About this exercise: Format everything from the line containing "Count the number of slices in the pie." down to the last of the lines below as a Markdown table with the columns Number and Line, numbering each row and omitting blank lines. Leave the pictures out of the table.

Rendered chart images:
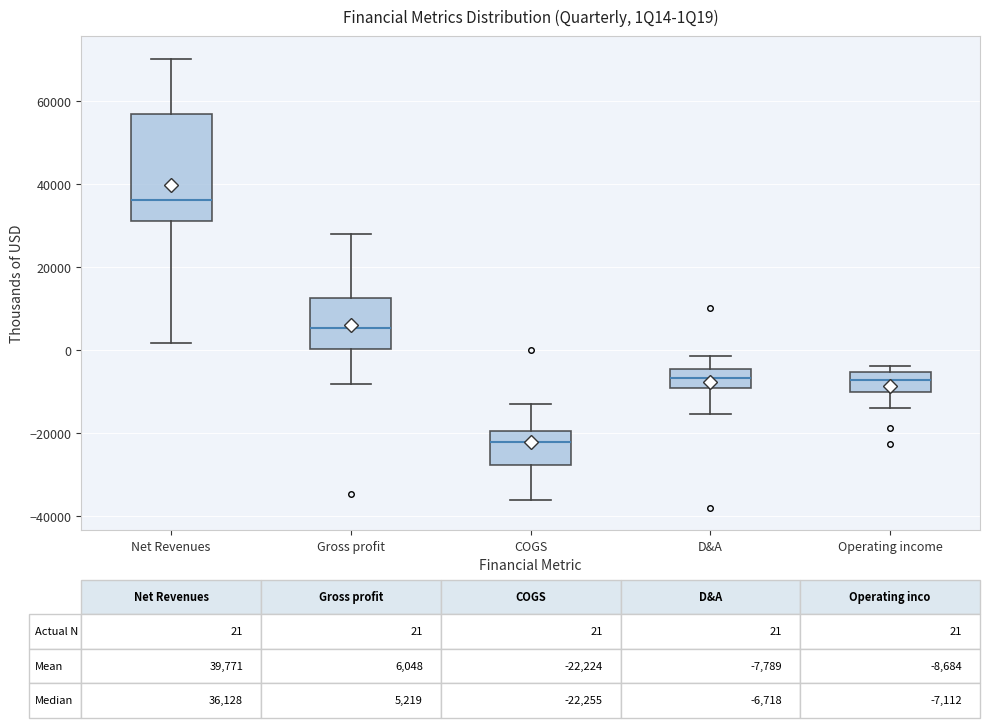

Which box is the tallest, from its lower edge to its upper edge?

Net Revenues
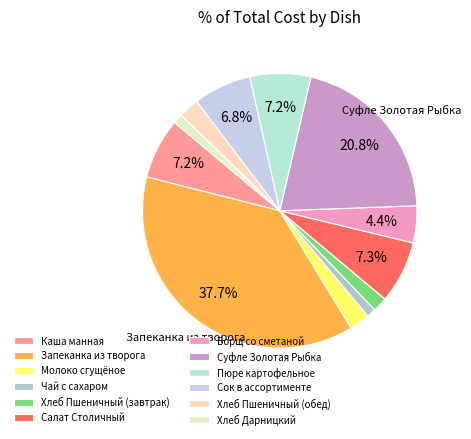

Count the number of slices in the pie.

12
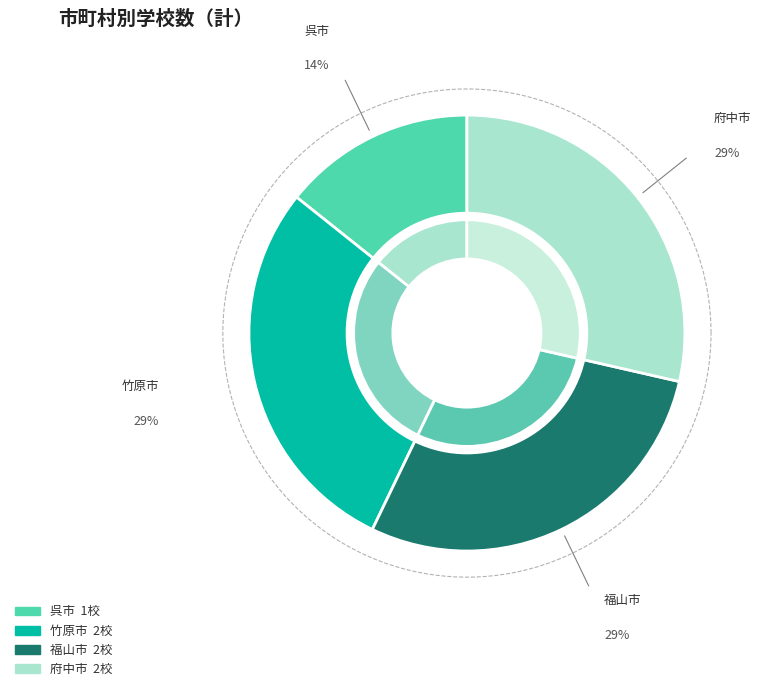

Is there any slice that represents more than half of the pie?

No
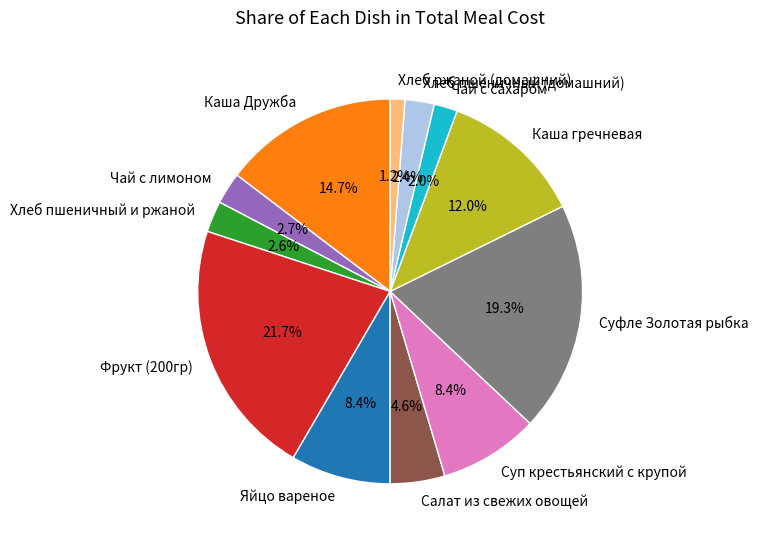

How many segments does this pie chart have?

12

Output:
| Number | Line |
|---|---|
| 1 | Count the number of slices in the pie. |
| 2 | 12 |
| 3 | Is there any slice that represents more than half of the pie? |
| 4 | No |
| 5 | How many segments does this pie chart have? |
| 6 | 12 |